• EXERCISE DETAILS:
Copy the lines below word for word, from the line with "pose: elev=105.8 azim=280.0" to the line with "Dot at: (216, 216)", both included. Leave the pictures out.

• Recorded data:

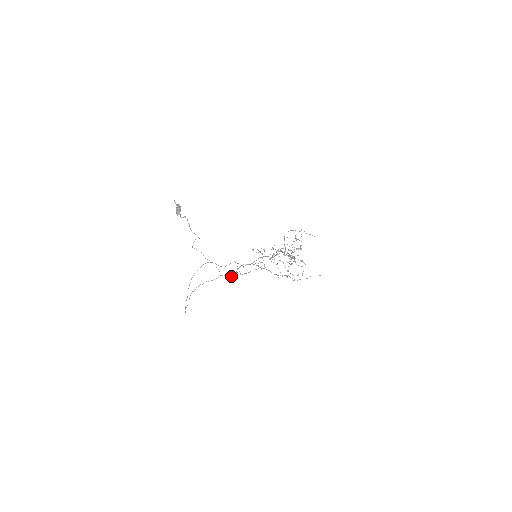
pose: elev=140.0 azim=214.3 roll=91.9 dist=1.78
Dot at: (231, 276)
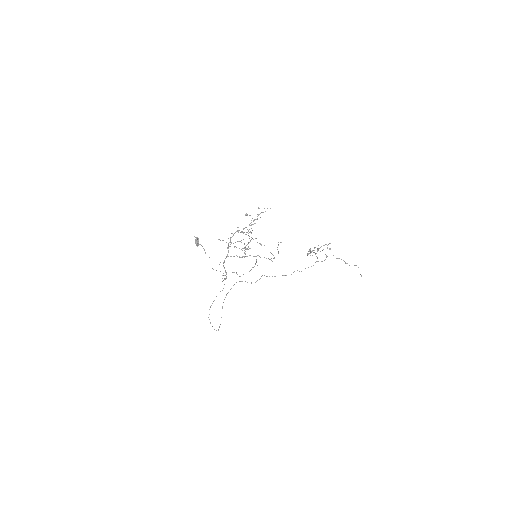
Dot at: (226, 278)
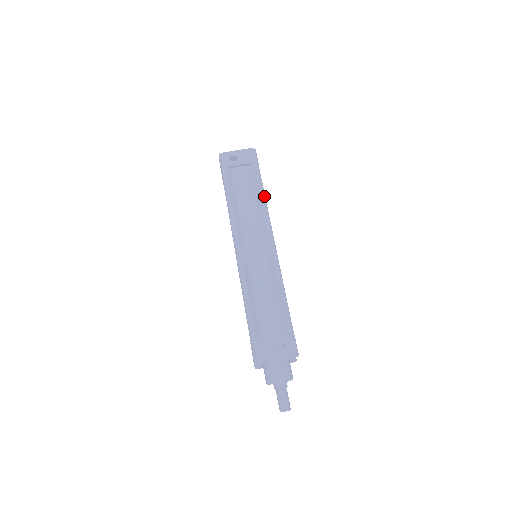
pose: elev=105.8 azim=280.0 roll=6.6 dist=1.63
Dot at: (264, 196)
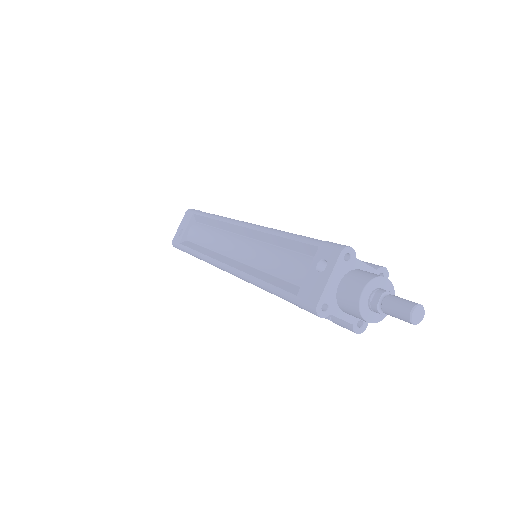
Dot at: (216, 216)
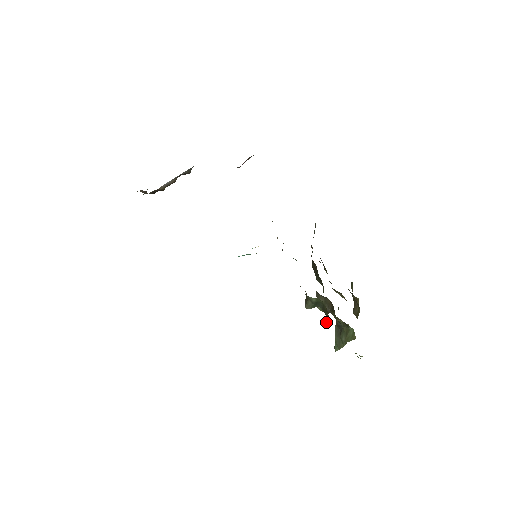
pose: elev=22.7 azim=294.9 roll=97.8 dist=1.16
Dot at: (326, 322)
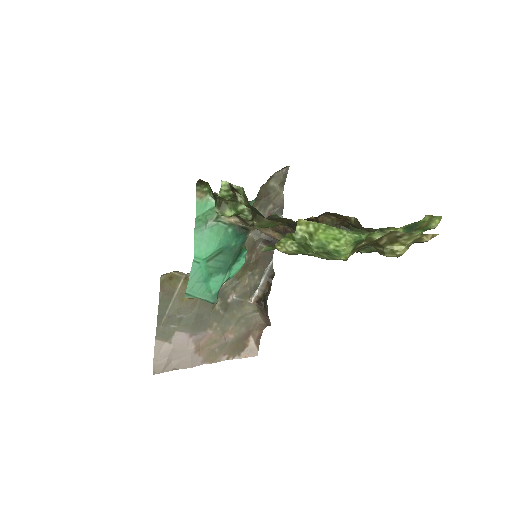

--

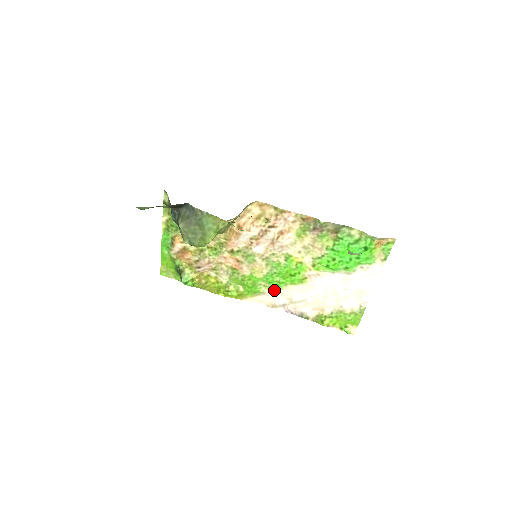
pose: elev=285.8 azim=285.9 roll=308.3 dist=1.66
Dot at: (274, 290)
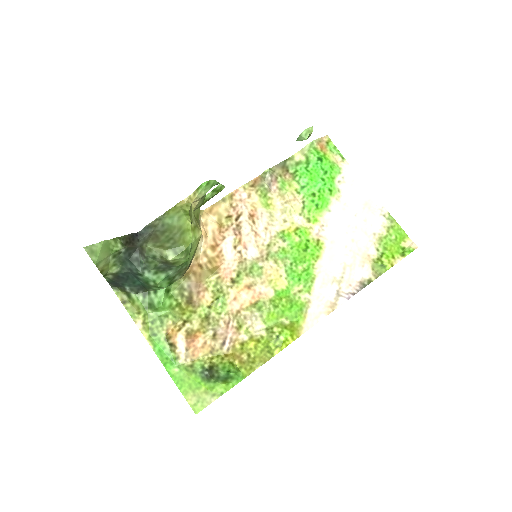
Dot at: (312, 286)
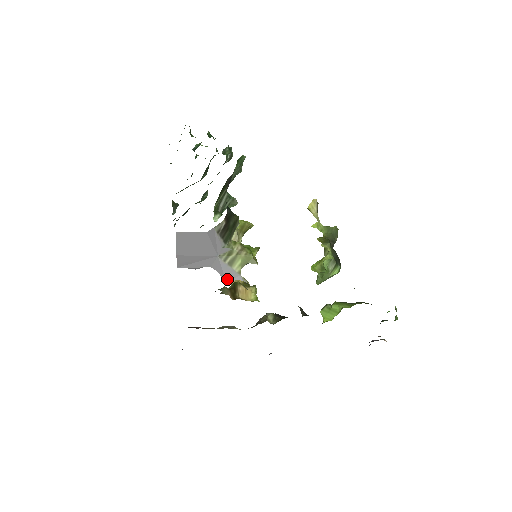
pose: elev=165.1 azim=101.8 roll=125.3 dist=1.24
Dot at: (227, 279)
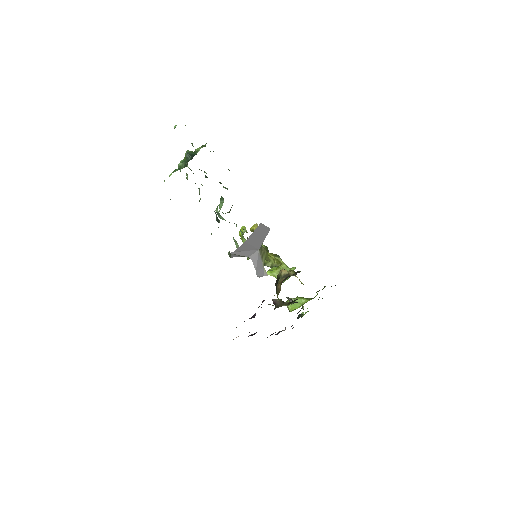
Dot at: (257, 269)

• OUTPUT:
pose: elev=105.8 azim=280.0 roll=6.6 dist=1.63
Dot at: (264, 196)
Dot at: (216, 216)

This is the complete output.